The key innovation in our report lies not in introducing novel treatment strategies, but in reinforcing a diagnostic approach. Recognition of radiological air–fluid levels and intraoperative foul odor prompted anaerobic cultures, which directly influenced antibiotic selection and duration. This diagnostic vigilance may be particularly important in resource-limited, TB-endemic settings.

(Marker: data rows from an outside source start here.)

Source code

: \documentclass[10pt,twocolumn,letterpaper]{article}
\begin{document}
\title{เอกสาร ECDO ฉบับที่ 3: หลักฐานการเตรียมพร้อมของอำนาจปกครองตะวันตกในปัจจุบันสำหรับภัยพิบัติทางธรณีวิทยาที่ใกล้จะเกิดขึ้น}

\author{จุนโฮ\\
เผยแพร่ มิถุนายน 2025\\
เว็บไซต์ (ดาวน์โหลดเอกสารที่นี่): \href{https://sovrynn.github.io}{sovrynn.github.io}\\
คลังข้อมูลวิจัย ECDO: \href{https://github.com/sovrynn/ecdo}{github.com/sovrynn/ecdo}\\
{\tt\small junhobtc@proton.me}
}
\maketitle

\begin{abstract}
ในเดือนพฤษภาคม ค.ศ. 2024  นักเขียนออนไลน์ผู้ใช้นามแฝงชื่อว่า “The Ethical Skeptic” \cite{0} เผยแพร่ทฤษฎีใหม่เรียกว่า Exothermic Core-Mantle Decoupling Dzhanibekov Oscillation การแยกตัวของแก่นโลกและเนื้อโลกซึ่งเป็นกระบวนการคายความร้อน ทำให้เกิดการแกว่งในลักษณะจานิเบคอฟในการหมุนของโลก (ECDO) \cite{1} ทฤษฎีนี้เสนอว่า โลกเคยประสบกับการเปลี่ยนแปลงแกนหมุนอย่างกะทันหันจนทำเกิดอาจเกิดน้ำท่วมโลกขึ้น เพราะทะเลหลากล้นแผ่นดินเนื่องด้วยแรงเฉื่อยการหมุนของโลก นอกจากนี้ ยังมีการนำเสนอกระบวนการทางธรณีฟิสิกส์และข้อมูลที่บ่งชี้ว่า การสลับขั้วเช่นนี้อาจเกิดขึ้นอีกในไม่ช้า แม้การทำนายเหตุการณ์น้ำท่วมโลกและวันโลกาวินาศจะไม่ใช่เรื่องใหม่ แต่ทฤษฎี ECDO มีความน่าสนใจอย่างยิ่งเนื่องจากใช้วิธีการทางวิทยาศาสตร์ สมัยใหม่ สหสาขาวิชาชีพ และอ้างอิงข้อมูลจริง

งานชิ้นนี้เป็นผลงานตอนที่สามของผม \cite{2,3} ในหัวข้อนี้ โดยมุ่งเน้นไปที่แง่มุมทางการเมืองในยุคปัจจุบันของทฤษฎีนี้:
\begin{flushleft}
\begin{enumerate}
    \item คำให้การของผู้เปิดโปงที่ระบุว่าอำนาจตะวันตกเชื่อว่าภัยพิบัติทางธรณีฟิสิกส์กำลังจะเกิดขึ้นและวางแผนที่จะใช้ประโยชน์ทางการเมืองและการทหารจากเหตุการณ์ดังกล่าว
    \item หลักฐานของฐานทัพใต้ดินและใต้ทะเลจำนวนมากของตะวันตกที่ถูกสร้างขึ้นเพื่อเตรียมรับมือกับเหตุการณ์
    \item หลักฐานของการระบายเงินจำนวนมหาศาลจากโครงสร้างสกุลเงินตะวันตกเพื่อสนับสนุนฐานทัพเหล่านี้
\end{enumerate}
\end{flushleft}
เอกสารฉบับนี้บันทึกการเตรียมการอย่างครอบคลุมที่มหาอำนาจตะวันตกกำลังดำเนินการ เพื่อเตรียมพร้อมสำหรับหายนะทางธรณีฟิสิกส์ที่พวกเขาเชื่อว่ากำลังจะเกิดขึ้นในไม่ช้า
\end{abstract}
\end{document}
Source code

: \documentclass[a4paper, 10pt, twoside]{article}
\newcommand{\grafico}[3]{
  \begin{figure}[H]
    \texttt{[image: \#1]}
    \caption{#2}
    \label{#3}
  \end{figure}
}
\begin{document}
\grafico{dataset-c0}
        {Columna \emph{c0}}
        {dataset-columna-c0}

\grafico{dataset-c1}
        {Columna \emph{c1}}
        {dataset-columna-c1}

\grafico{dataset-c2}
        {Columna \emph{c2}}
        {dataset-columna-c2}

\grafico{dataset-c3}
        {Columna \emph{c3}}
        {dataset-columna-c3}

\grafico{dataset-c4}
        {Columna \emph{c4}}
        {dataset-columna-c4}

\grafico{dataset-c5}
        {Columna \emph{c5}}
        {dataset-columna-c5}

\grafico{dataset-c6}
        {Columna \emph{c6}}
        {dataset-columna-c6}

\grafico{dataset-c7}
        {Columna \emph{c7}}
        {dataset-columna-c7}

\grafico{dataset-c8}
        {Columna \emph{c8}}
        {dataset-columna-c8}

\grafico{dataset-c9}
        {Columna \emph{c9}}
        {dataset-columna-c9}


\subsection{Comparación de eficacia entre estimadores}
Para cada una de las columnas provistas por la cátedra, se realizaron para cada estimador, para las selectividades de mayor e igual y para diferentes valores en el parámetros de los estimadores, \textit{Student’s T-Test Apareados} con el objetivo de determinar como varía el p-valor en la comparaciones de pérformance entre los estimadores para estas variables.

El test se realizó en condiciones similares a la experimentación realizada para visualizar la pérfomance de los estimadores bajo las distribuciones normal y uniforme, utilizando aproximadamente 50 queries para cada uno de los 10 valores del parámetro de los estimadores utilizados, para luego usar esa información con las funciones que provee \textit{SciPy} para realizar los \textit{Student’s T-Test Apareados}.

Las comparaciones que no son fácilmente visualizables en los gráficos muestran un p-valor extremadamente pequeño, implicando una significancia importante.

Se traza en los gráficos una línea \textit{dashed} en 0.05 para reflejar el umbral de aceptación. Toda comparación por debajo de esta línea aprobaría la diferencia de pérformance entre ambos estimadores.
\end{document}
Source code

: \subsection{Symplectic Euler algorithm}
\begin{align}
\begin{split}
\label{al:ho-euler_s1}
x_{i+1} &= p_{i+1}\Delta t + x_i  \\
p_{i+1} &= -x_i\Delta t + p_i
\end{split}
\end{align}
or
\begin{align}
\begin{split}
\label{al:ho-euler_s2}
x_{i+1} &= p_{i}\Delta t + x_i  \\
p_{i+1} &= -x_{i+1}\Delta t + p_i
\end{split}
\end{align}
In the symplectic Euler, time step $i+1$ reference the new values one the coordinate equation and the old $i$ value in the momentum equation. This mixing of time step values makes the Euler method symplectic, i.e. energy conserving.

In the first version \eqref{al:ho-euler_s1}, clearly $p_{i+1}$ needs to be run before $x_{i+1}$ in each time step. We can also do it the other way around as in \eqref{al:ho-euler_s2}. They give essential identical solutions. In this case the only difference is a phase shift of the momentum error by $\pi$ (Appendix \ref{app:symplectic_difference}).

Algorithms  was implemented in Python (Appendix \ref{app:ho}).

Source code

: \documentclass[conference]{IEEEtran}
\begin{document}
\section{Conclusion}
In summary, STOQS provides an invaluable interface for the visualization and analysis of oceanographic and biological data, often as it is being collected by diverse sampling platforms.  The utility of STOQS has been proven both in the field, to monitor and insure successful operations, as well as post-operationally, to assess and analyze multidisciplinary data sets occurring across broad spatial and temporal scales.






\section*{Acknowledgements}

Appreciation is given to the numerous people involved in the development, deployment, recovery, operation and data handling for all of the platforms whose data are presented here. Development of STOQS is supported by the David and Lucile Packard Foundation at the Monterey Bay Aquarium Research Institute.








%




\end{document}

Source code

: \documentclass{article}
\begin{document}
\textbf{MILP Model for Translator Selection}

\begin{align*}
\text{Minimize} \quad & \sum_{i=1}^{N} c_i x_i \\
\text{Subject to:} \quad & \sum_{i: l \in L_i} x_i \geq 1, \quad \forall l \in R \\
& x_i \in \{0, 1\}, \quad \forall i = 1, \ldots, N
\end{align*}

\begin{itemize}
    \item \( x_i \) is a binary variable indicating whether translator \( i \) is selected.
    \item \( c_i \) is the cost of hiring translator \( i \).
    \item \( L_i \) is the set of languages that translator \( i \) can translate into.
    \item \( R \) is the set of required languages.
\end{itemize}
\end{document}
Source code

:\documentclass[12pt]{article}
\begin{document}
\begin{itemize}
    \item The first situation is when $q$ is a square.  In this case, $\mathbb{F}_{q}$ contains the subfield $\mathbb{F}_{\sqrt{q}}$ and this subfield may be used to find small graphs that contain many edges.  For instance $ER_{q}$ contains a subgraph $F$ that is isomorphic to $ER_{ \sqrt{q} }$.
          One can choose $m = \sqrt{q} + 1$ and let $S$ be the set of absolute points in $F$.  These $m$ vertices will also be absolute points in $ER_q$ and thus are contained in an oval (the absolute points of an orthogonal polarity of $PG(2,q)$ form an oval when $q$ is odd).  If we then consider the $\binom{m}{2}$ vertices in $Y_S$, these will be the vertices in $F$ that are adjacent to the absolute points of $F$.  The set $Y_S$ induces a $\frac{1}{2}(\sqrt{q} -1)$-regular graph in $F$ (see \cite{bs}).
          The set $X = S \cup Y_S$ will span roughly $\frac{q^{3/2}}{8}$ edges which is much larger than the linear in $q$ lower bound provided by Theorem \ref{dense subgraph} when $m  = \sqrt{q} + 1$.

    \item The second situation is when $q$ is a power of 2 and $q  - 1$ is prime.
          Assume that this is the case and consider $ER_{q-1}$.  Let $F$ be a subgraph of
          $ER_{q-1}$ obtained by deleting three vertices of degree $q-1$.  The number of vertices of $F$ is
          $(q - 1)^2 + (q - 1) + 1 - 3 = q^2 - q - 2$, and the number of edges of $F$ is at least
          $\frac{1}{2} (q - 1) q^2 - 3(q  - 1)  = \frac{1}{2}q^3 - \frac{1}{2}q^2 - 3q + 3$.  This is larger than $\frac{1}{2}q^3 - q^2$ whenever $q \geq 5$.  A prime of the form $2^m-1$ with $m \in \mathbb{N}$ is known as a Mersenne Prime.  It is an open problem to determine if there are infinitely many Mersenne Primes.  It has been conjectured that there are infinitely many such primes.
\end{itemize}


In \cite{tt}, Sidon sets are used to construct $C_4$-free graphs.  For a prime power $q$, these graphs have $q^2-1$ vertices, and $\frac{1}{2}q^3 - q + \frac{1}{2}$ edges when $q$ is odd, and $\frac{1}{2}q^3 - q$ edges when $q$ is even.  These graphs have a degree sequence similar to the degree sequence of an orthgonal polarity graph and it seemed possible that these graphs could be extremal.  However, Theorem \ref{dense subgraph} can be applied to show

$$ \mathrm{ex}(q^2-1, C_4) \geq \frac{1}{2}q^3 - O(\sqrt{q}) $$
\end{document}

Strengths and limitations: The strength of this case series is the similar clinical presentation of both the cases and the presence of aerobic and anaerobic infections in both of them. However, we were unable to follow up the second case beyond two months as he opted for care under a local orthopaedician due to travel constraints. This was one of the limitations of our case series. As a result of this adherence and tolerance of the treatment could not be assessed in the second case.

Conclusion

Tubercular vertebral osteomyelitis is often considered a singular diagnostic entity; however, our cases suggest that concurrent aerobic and anaerobic co-infections may occur and should be considered in selected patients. The presence of air–fluid levels on imaging and foul-smelling pus intraoperatively may raise suspicion for anaerobic involvement.

Although limited by the small sample size and retrospective nature of this case series, our findings underscore the importance of comprehensive microbiological evaluation in patients with spinal tuberculosis. Heightened clinical suspicion and appropriate culture techniques may facilitate targeted therapy and potentially improve outcomes.